# Horse Demonstration, Ideas?



## cakemom (Jul 4, 2010)

Braiding, tacking, measuring, figuring weight with a tape
_Posted via Mobile Device_


----------



## equiniphile (Aug 16, 2009)

Thanks, CM! I think braiding would be too involved, and weight/height measuring not enough. I like the idea about tacking up, though.


----------



## Skipsfirstspike (Mar 22, 2010)

If you demonstrate tacking him up, someone is going to want to ride him. I don't think you want to give pony rides to all your classmates.
I find that people who are not familiar with horses tend to be fascinated with seeing their hooves being cleaned out. I will assume since you are bringing your horse around newbies that he has excellent ground manners. So that is something you can have a lot of people try, picking up your horse's front foot, and using a hoof pick/brush. 
You can also bring in photos off the internet of the consequences of improper/nonexistant hoof care, bring in different sized horseshoes (can hold up to horse's hoof to compare size/shape/which ones would or would not fit), and general info about keeping hooves healthy.


----------



## Poseidon (Oct 1, 2010)

I like the idea of tacking up...but that's because that's what I did for one of my projects for a class this semester. It was my first film project way back in January and we had to do a demonstration for something, but since we were using film instead of digital, there was no sound. I tacked up Abby (while all bundled up in a coat in mittens in an unheated arena in January in North Dakota. Cold.). It ended up looking really cool and my teacher really liked it. I wish I could post it on the HF just for fun, but it's on film and I have no idea how to convert it. Haha.

Good luck!


----------



## equiniphile (Aug 16, 2009)

Thanks for the ideas! I think I'll be bringing Lenox and Latte. They both have excellent ground manners, but Lenox doesn't pick up her feet herself; you have to literally grab her feathering and pull her big foot up yourself. People have such different ways of training :lol:.

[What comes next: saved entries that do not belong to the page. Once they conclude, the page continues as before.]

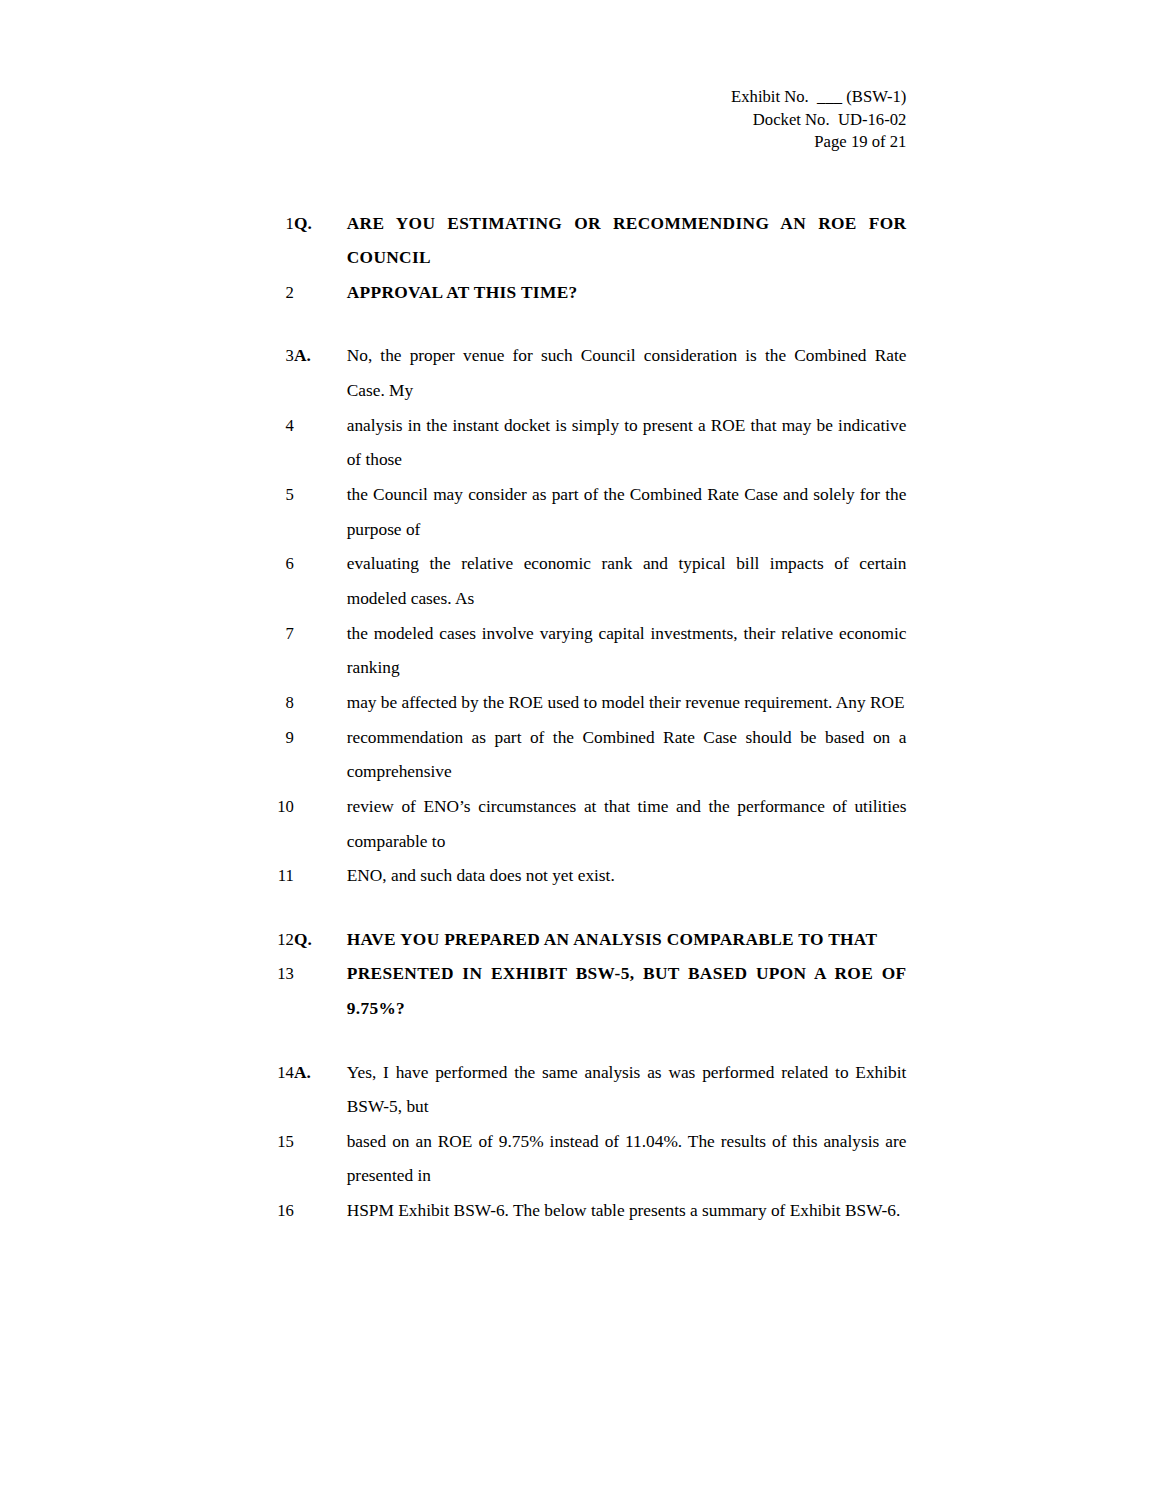Exhibit No. ___ (BSW-1)
Docket No. UD-16-02
Page 19 of 21
| 1 | Q. | ARE YOU ESTIMATING OR RECOMMENDING AN ROE FOR COUNCIL |
| 2 | | APPROVAL AT THIS TIME? |
| 3 | A. | No, the proper venue for such Council consideration is the Combined Rate Case. My |
| 4 | | analysis in the instant docket is simply to present a ROE that may be indicative of those |
| 5 | | the Council may consider as part of the Combined Rate Case and solely for the purpose of |
| 6 | | evaluating the relative economic rank and typical bill impacts of certain modeled cases. As |
| 7 | | the modeled cases involve varying capital investments, their relative economic ranking |
| 8 | | may be affected by the ROE used to model their revenue requirement. Any ROE |
| 9 | | recommendation as part of the Combined Rate Case should be based on a comprehensive |
| 10 | | review of ENO’s circumstances at that time and the performance of utilities comparable to |
| 11 | | ENO, and such data does not yet exist. |
| 12 | Q. | HAVE YOU PREPARED AN ANALYSIS COMPARABLE TO THAT |
| 13 | | PRESENTED IN EXHIBIT BSW-5, BUT BASED UPON A ROE OF 9.75%? |
| 14 | A. | Yes, I have performed the same analysis as was performed related to Exhibit BSW-5, but |
| 15 | | based on an ROE of 9.75% instead of 11.04%. The results of this analysis are presented in |
| 16 | | HSPM Exhibit BSW-6. The below table presents a summary of Exhibit BSW-6. |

If I do do the tacking up, there will be no riding....that I'll make sure of haha!


----------



## Tamibunny (Jan 14, 2011)

If your horses do some tricks, that would be fun to have them bow and such. You should have people come up and try to pick a foot up, see if they can do it. I hate when people think that horses automaticly do everything. lol A little evil but it would be entertaining


----------



## equiniphile (Aug 16, 2009)

^Hah! Latte and Frappe (the mini foals) actually do bow and lay down, but I only get the extra credit if everyone can try and succeed in doing it.


----------